We shall also use the fact that the continuity of $ \Lambda: X \rightarrow \mathbb{R} $ is equivalent to its continuity at the point $ 0_{X} $.
Let us first establish the ($ \Rightarrow $)-direction of the theorem. As (i) $ \Lambda(0_{X}) = 0 $ and (ii) $ \overline{D}(0;1) $ is a neighborhood of $ 0 $, by the given definition, there exists a neighborhood $ U $ of $ 0_{X} $ such that $ \Lambda[U] \subseteq \overline{D}(0;1) $. Without loss of generality, we may assume that $ U $ is a basic open neighborhood of the form $$ \{ x \in X \,|\, (\forall k \in \{ 1,\ldots,n \})(\| x \|_{i_{k}} < 2 \epsilon) \}, $$ where $ \epsilon > 0 $. Now, for each $ x \in X $, define $ \displaystyle M_{x} \stackrel{\text{def}}{=} \max_{1 \leq k \leq n} \| x \|_{i_{k}} $.

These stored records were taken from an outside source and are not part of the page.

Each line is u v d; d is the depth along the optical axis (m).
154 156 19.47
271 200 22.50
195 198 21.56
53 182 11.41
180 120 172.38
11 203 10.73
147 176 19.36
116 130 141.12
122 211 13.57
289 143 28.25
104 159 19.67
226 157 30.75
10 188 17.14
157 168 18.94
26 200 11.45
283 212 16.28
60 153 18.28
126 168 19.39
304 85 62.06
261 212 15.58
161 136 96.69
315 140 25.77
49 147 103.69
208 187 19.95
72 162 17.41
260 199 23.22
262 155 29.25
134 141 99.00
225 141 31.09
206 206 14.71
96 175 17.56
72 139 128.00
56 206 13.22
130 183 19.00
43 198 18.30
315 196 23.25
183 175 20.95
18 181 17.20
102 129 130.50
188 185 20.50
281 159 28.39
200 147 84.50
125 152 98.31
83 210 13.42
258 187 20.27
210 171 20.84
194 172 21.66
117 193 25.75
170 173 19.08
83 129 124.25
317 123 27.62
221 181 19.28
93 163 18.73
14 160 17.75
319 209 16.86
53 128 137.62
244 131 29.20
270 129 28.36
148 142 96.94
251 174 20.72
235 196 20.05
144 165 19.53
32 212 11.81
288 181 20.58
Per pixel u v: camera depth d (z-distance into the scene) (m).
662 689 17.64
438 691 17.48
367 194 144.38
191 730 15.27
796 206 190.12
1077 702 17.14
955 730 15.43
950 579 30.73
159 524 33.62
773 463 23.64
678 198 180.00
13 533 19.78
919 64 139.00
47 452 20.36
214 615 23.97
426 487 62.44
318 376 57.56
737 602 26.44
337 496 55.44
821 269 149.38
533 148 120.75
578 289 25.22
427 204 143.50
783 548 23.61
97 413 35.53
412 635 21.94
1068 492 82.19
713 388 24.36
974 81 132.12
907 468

Claim: $ |\Lambda(x)| \leq \dfrac{M_{x}}{\epsilon} $ for all $ x \in X $.
Proof of the claim Let $ x \in X $. We shall consider two cases: (i) $ M_{x} = 0 $ and (ii) $ M_{x} > 0 $.
In Case (i), it is necessarily true that $ \Lambda(x) = 0 $. Suppose otherwise, i.e., $ |\Lambda(x)| = r > 0 $. Then for sufficiently large $ N \in \mathbb{N} $, we have $ |\Lambda(N \cdot x)| = Nr > 1 $. However, $ \| N \cdot x \|_{i_{k}} = N \| x \|_{i_{k}} = 0 $ for all $ k \in \{ 1,\ldots,n \} $, so $ N \cdot x \in U $. We have thus contradicted the earlier statement that $ \Lambda[U] \subseteq \overline{D}(0;1) $. Therefore, we must have $ \Lambda(x) = 0 $, in which case, the inequality $ |\Lambda(x)| \leq \dfrac{M_{x}}{\epsilon} $ automatically holds.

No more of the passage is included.